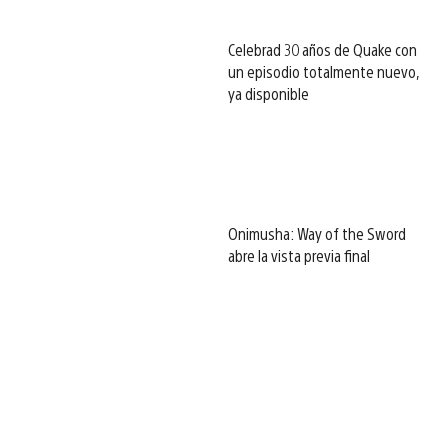
Celebrad 30 años de Quake con
un episodio totalmente nuevo,
ya disponible
Onimusha: Way of the Sword
abre la vista previa final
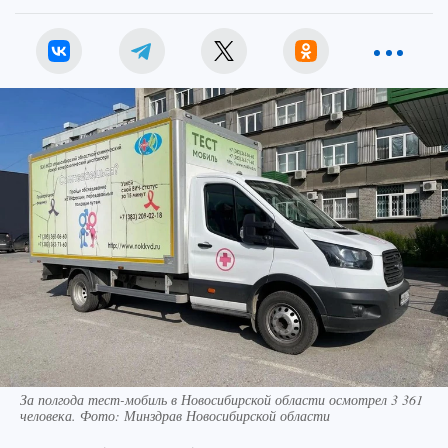
За полгода тест-мобиль в Новосибирской области осмотрел 3 361
человека. Фото: Минздрав Новосибирской области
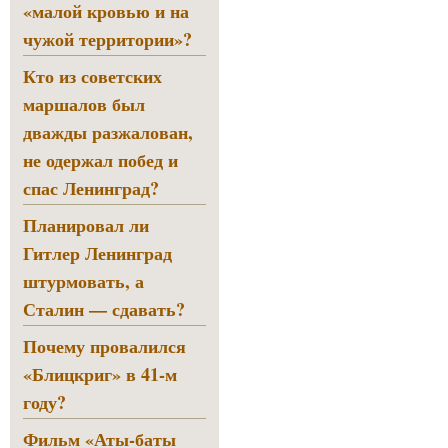
«малой кровью и на
чужой территории»?
Кто из советских
маршалов был
дважды разжалован,
не одержал побед и
спас Ленинград?
Планировал ли
Гитлер Ленинград
штурмовать, а
Сталин — сдавать?
Почему провалился
«Блицкриг» в 41-м
году?
Фильм «Аты-баты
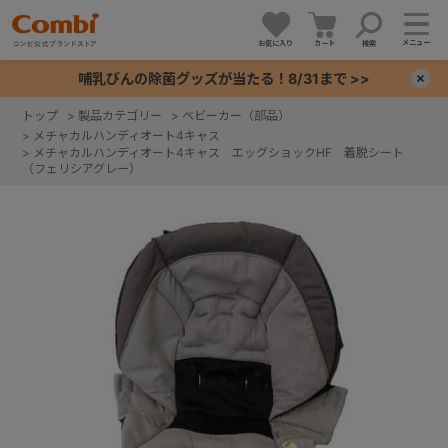
メニュー
お気に入り
カート
検索
哺乳びんの除菌グッズが当たる！8/31まで >>
×
トップ
>
製品カテゴリー
>
ベビーカー（部品）
>
メチャカルハンディオート4キャス
+
>
メチャカルハンディオート4キャス エッグショックHF 着脱シート
（フェリシアグレー）
+
+
+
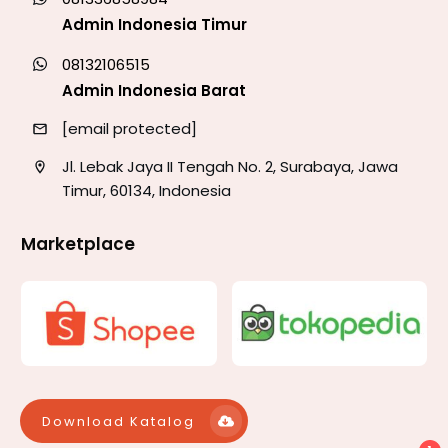
Admin Indonesia Timur
08132106515
Admin Indonesia Barat
[email protected]
Jl. Lebak Jaya II Tengah No. 2, Surabaya, Jawa
Timur, 60134, Indonesia
Marketplace
Download Katalog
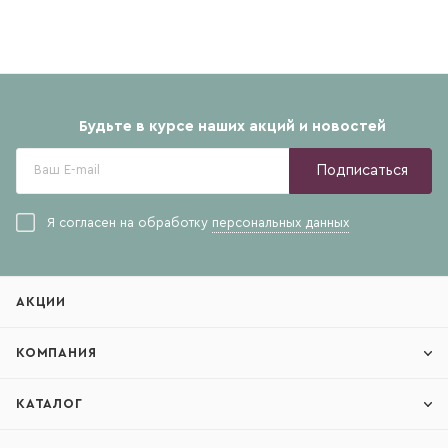
Будьте в курсе наших акций и новостей
Подписаться
Я согласен на обработку
персональных данных
АКЦИИ
КОМПАНИЯ
КАТАЛОГ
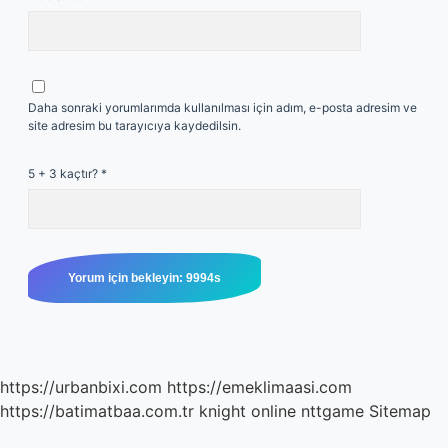
Daha sonraki yorumlarımda kullanılması için adım, e-posta adresim ve
site adresim bu tarayıcıya kaydedilsin.
5 + 3 kaçtır?
*
https://urbanbixi.com
https://emeklimaasi.com
https://batimatbaa.com.tr
knight online
nttgame
Sitemap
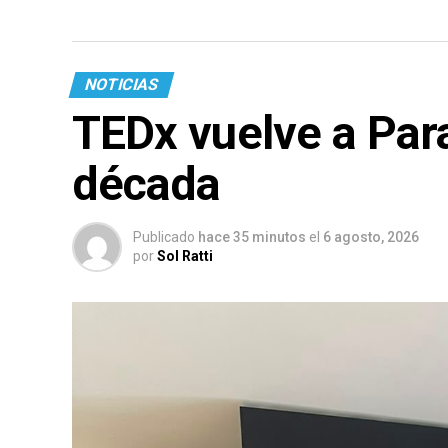
NOTICIAS
TEDx vuelve a Par
década
Publicado
hace 35 minutos
el
6 agosto, 2026
por
Sol Ratti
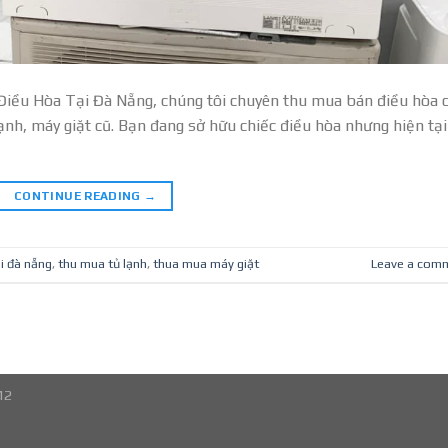
ều Hòa Tại Đà Nẵng, chúng tôi chuyên thu mua bán điều hòa 
lạnh, máy giặt cũ. Bạn đang sở hữu chiếc điều hòa nhưng hiện tại
CONTINUE READING
→
i đà nẵng
,
thu mua tủ lạnh
,
thua mua máy giặt
Leave a com
12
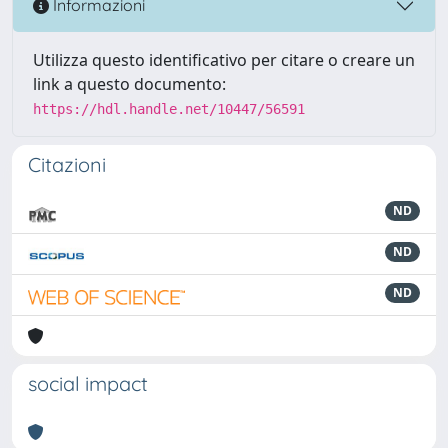
Informazioni
Utilizza questo identificativo per citare o creare un
link a questo documento:
https://hdl.handle.net/10447/56591
Citazioni
ND
ND
ND
social impact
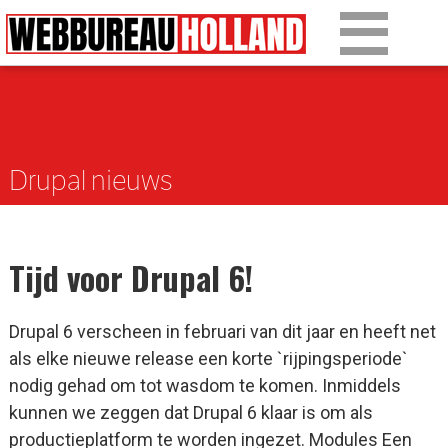
Overslaan en naar de algemene inhoud gaan
Ons werk
Diensten
Drupal nieuws
Over Drupal
Over ons
Tijd voor Drupal 6!
Artikelen
Tarieven
Drupal 6 verscheen in februari van dit jaar en heeft net
als elke nieuwe release een korte `rijpingsperiode`
Contact
nodig gehad om tot wasdom te komen. Inmiddels
kunnen we zeggen dat Drupal 6 klaar is om als
productieplatform te worden ingezet. Modules Een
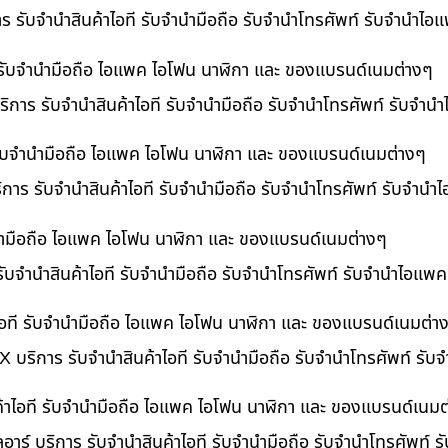
าร รับจำนำสินค้าไอที รับจำนำมือถือ รับจำนำโทรศัพท์ รับจำนำไ
ี รับจำนำมือถือ ไอแพค ไอโฟน นาฬิกา และ ของแบรนด์เนมต่างๆ
ิการ รับจำนำสินค้าไอที รับจำนำมือถือ รับจำนำโทรศัพท์ รับจำน
ี รับจำนำมือถือ ไอแพค ไอโฟน นาฬิกา และ ของแบรนด์เนมต่างๆ
ริการ รับจำนำสินค้าไอที รับจำนำมือถือ รับจำนำโทรศัพท์ รับจำนำ
ำนำมือถือ ไอแพค ไอโฟน นาฬิกา และ ของแบรนด์เนมต่างๆ
รับจำนำสินค้าไอที รับจำนำมือถือ รับจำนำโทรศัพท์ รับจำนำไอแพค
อที รับจำนำมือถือ ไอแพค ไอโฟน นาฬิกา และ ของแบรนด์เนมต่า
 บริการ รับจำนำสินค้าไอที รับจำนำมือถือ รับจำนำโทรศัพท์ รั
ค้าไอที รับจำนำมือถือ ไอแพค ไอโฟน นาฬิกา และ ของแบรนด์เนมต
อาร์ บริการ รับจำนำสินค้าไอที รับจำนำมือถือ รับจำนำโทรศัพท์ 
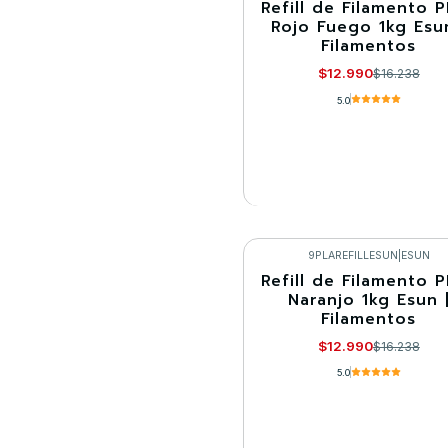
Refill de Filamento 
-20%
Rojo Fuego 1kg Esu
Filamentos
Agotado
$12.990
$16.238
5.0
VER DETALLES
9PLAREFILLESUN
|
ESUN
Refill de Filamento 
-20%
Naranjo 1kg Esun 
Filamentos
$12.990
$16.238
5.0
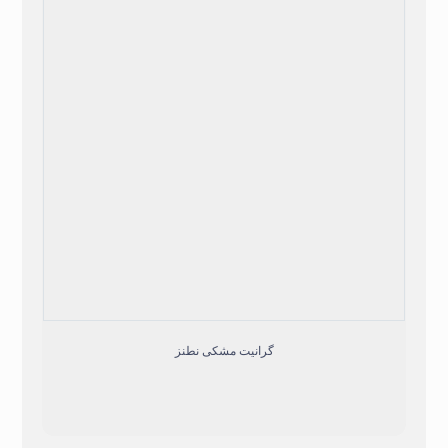
گرانیت مشکی نطنز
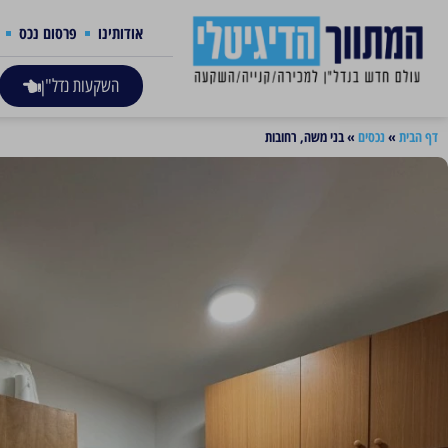
אודותינו
פרסום נכס
השקעות נדל"ן
דף הבית
»
נכסים
»
בני משה, רחובות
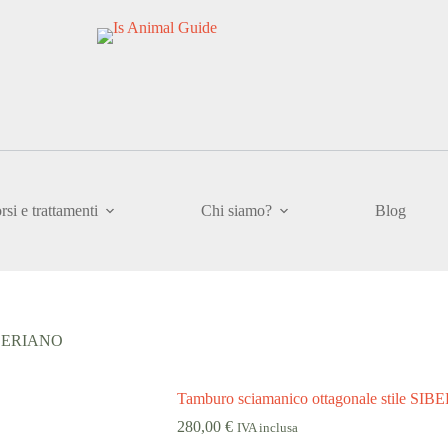
rsi e trattamenti
Chi siamo?
Blog
SIBERIANO
Tamburo sciamanico ottagonale stile SI
280,00
€
IVA inclusa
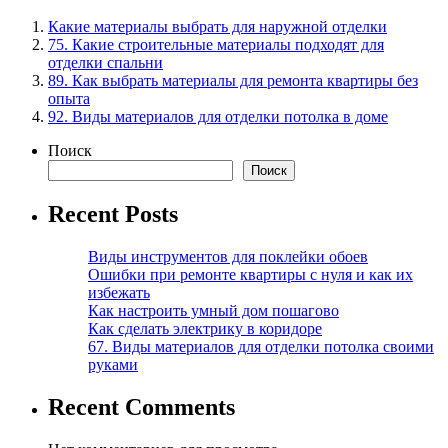
Какие материалы выбрать для наружной отделки
75. Какие строительные материалы подходят для
отделки спальни
89. Как выбрать материалы для ремонта квартиры без
опыта
92. Виды материалов для отделки потолка в доме
Поиск
Поиск
Recent Posts
Виды инструментов для поклейки обоев
Ошибки при ремонте квартиры с нуля и как их
избежать
Как настроить умный дом пошагово
Как сделать электрику в коридоре
67. Виды материалов для отделки потолка своими
руками
Recent Comments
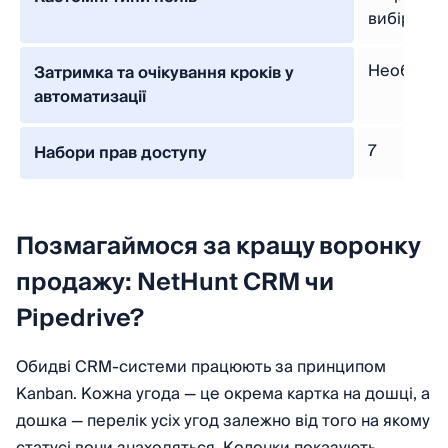
вибір
Необмеж
Затримка та очікування кроків у
автоматизації
7
Набори прав доступу
Позмагаймося за кращу воронку
продажу: NetHunt CRM чи
Pipedrive?
Обидві CRM-системи працюють за принципом
Kanban. Кожна угода — це окрема картка на дошці, а
дошка — перелік усіх угод залежно від того на якому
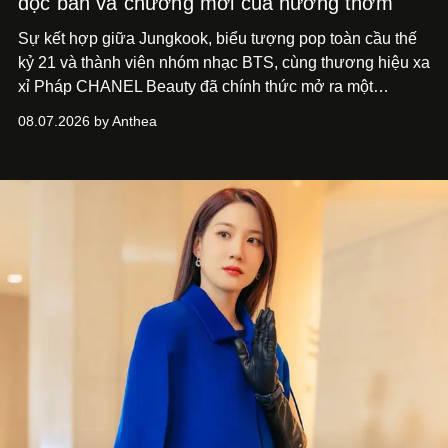
độc bản và chương mới của hương thơm
Sự kết hợp giữa Jungkook, biểu tượng pop toàn cầu thế
kỷ 21 và thành viên nhóm nhạc BTS, cùng thương hiệu xa
xỉ Pháp CHANEL Beauty đã chính thức mở ra một
chương mới rực rỡ qua chiến dịch quảng bá dòng nước
08.07.2026 by Anthea
hoa cao cấp 1957.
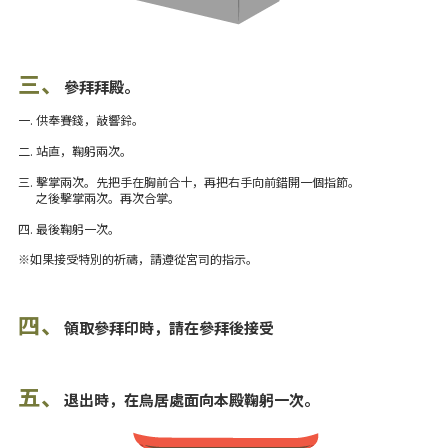
三、
參拜拜殿。
一. 供奉賽錢，敲響鈴。
二. 站直，鞠躬兩次。
三. 擊掌兩次。先把手在胸前合十，再把右手向前錯開一個指節。
之後擊掌兩次。再次合掌。
四. 最後鞠躬一次。
※如果接受特別的祈禱，請遵從宮司的指示。
四、
領取參拜印時，請在參拜後接受
五、
退出時，在鳥居處面向本殿鞠躬一次。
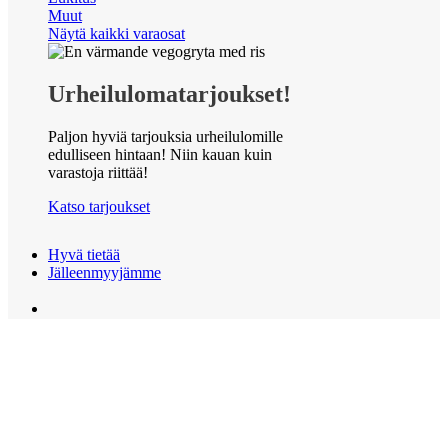
Muut
Näytä kaikki varaosat
Urheilulomatarjoukset!
Paljon hyviä tarjouksia urheilulomille
edulliseen hintaan! Niin kauan kuin
varastoja riittää!
Katso tarjoukset
Hyvä tietää
Jälleenmyyjämme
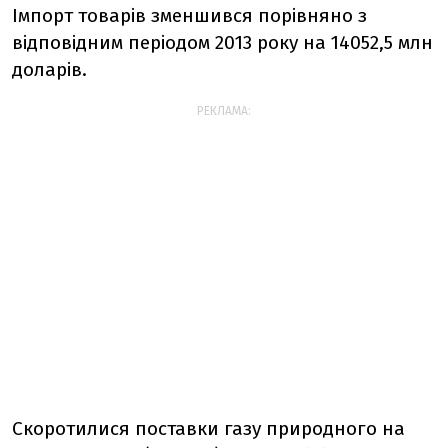
Імпорт товарів зменшився порівняно з
відповідним періодом 2013 року на 14052,5 млн
доларів.
РЕКЛАМА:
Скоротилися поставки газу природного на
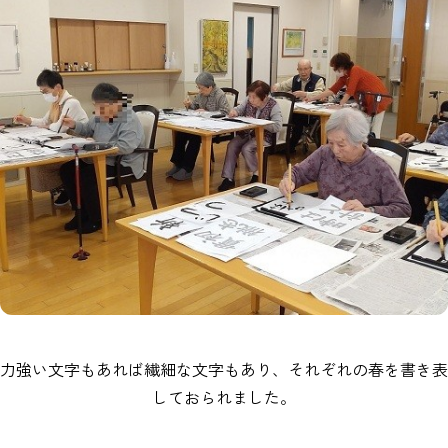
力強い文字もあれば繊細な文字もあり、それぞれの春を書き表
しておられました。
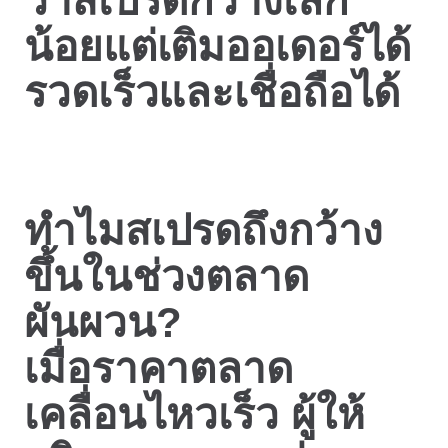
ว่าสเปรดกว้างเล็ก
น้อยแต่เติมออเดอร์ได้
รวดเร็วและเชื่อถือได้
ทำไมสเปรดถึงกว้าง
ขึ้นในช่วงตลาด
ผันผวน?
เมื่อราคาตลาด
เคลื่อนไหวเร็ว ผู้ให้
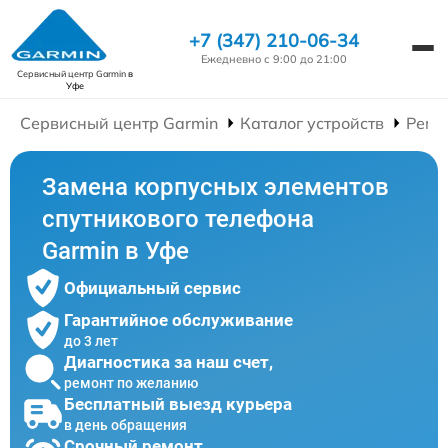
+7 (347) 210-06-34
Ежедневно с 9:00 до 21:00
Сервисный центр Garmin
в
Уфе
Сервисный центр Garmin
Каталог устройств
Ремо
Замена корпусных элементов
спутникового телефона
Garmin в Уфе
Официальный сервис
Гарантийное обслуживание
до 3 лет
Диагностика за наш счет,
ремонт по желанию
Бесплатный выезд курьера
в день обращения
Срочный ремонт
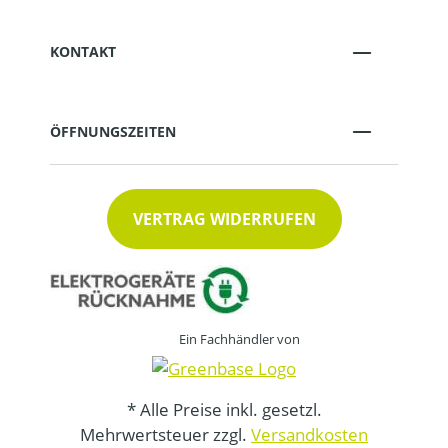
KONTAKT
ÖFFNUNGSZEITEN
VERTRAG WIDERRUFEN
Ein Fachhändler von
* Alle Preise inkl. gesetzl.
Mehrwertsteuer zzgl.
Versandkosten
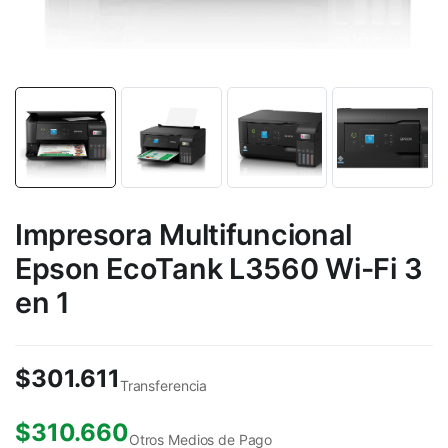
Impresora Multifuncional
Epson EcoTank L3560 Wi-Fi 3
en 1
$
301.611
Transferencia
$
310.660
Otros Medios de Pago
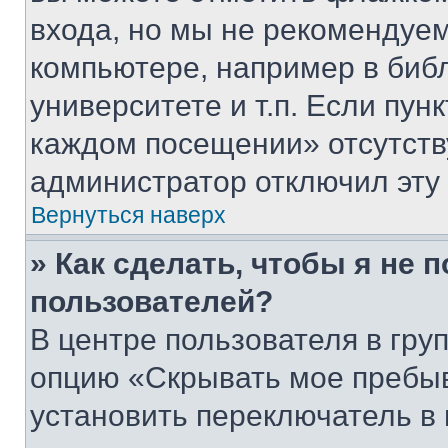
входа, но мы не рекомендуе
компьютере, например в биб
университете и т.п. Если пун
каждом посещении» отсутствуе
администратор отключил эту
Вернуться наверх
» Как сделать, чтобы я не 
пользователей?
В центре пользователя в гру
опцию «Скрывать мое пребы
установить переключатель в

* _Problem statement_: Repeat the rows beginning with the line that contains "Overslaan en naar de algemene inhoud gaan" and going on through the line that contains "дошка — перелік", switching each "Drupal 6" to "Drupal 7" and changing nothing else. Omit the pictures from your answer.

* _Task result_:
Overslaan en naar de algemene inhoud gaan
Ons werk
Diensten
Drupal nieuws
Over Drupal
Over ons
Tijd voor Drupal 7!
Artikelen
Tarieven
Drupal 7 verscheen in februari van dit jaar en heeft net
als elke nieuwe release een korte `rijpingsperiode`
Contact
nodig gehad om tot wasdom te komen. Inmiddels
kunnen we zeggen dat Drupal 7 klaar is om als
productieplatform te worden ingezet. Modules Een
าร รับจำนำสินค้าไอที รับจำนำมือถือ รับจำนำโทรศัพท์ รับจำนำไ
ี รับจำนำมือถือ ไอแพค ไอโฟน นาฬิกา และ ของแบรนด์เนมต่างๆ
ิการ รับจำนำสินค้าไอที รับจำนำมือถือ รับจำนำโทรศัพท์ รับจำน
ี รับจำนำมือถือ ไอแพค ไอโฟน นาฬิกา และ ของแบรนด์เนมต่างๆ
ริการ รับจำนำสินค้าไอที รับจำนำมือถือ รับจำนำโทรศัพท์ รับจำนำ
ำนำมือถือ ไอแพค ไอโฟน นาฬิกา และ ของแบรนด์เนมต่างๆ
รับจำนำสินค้าไอที รับจำนำมือถือ รับจำนำโทรศัพท์ รับจำนำไอแพค
อที รับจำนำมือถือ ไอแพค ไอโฟน นาฬิกา และ ของแบรนด์เนมต่า
 บริการ รับจำนำสินค้าไอที รับจำนำมือถือ รับจำนำโทรศัพท์ รั
ค้าไอที รับจำนำมือถือ ไอแพค ไอโฟน นาฬิกา และ ของแบรนด์เนมต
อาร์ บริการ รับจำนำสินค้าไอที รับจำนำมือถือ รับจำนำโทรศัพท์ 
Refill de Filamento 
-20%
Rojo Fuego 1kg Esu
Filamentos
Agotado
$12.990
$16.238
5.0
VER DETALLES
9PLAREFILLESUN
|
ESUN
Refill de Filamento 
-20%
Naranjo 1kg Esun 
Filamentos
$12.990
$16.238
5.0
گرانیت مشکی نطنز
אודותינו
פרסום נכס
השקעות נדל"ן
דף הבית
»
נכסים
»
בני משה, רחובות
rsi e trattamenti
Chi siamo?
Blog
SIBERIANO
Tamburo sciamanico ottagonale stile SI
280,00
€
IVA inclusa
Какие материалы выбрать для наружной отделки
75. Какие строительные материалы подходят для
отделки спальни
89. Как выбрать материалы для ремонта квартиры без
опыта
92. Виды материалов для отделки потолка в доме
Поиск
Поиск
Recent Posts
Виды инструментов для поклейки обоев
Ошибки при ремонте квартиры с нуля и как их
избежать
Как настроить умный дом пошагово
Как сделать электрику в коридоре
67. Виды материалов для отделки потолка своими
руками
Recent Comments
вибір
Необмеж
Затримка та очікування кроків у
автоматизації
7
Набори прав доступу
Позмагаймося за кращу воронку
продажу: NetHunt CRM чи
Pipedrive?
Обидві CRM-системи працюють за принципом
Kanban. Кожна угода — це окрема картка на дошці, а
дошка — перелік усіх угод залежно від того на якому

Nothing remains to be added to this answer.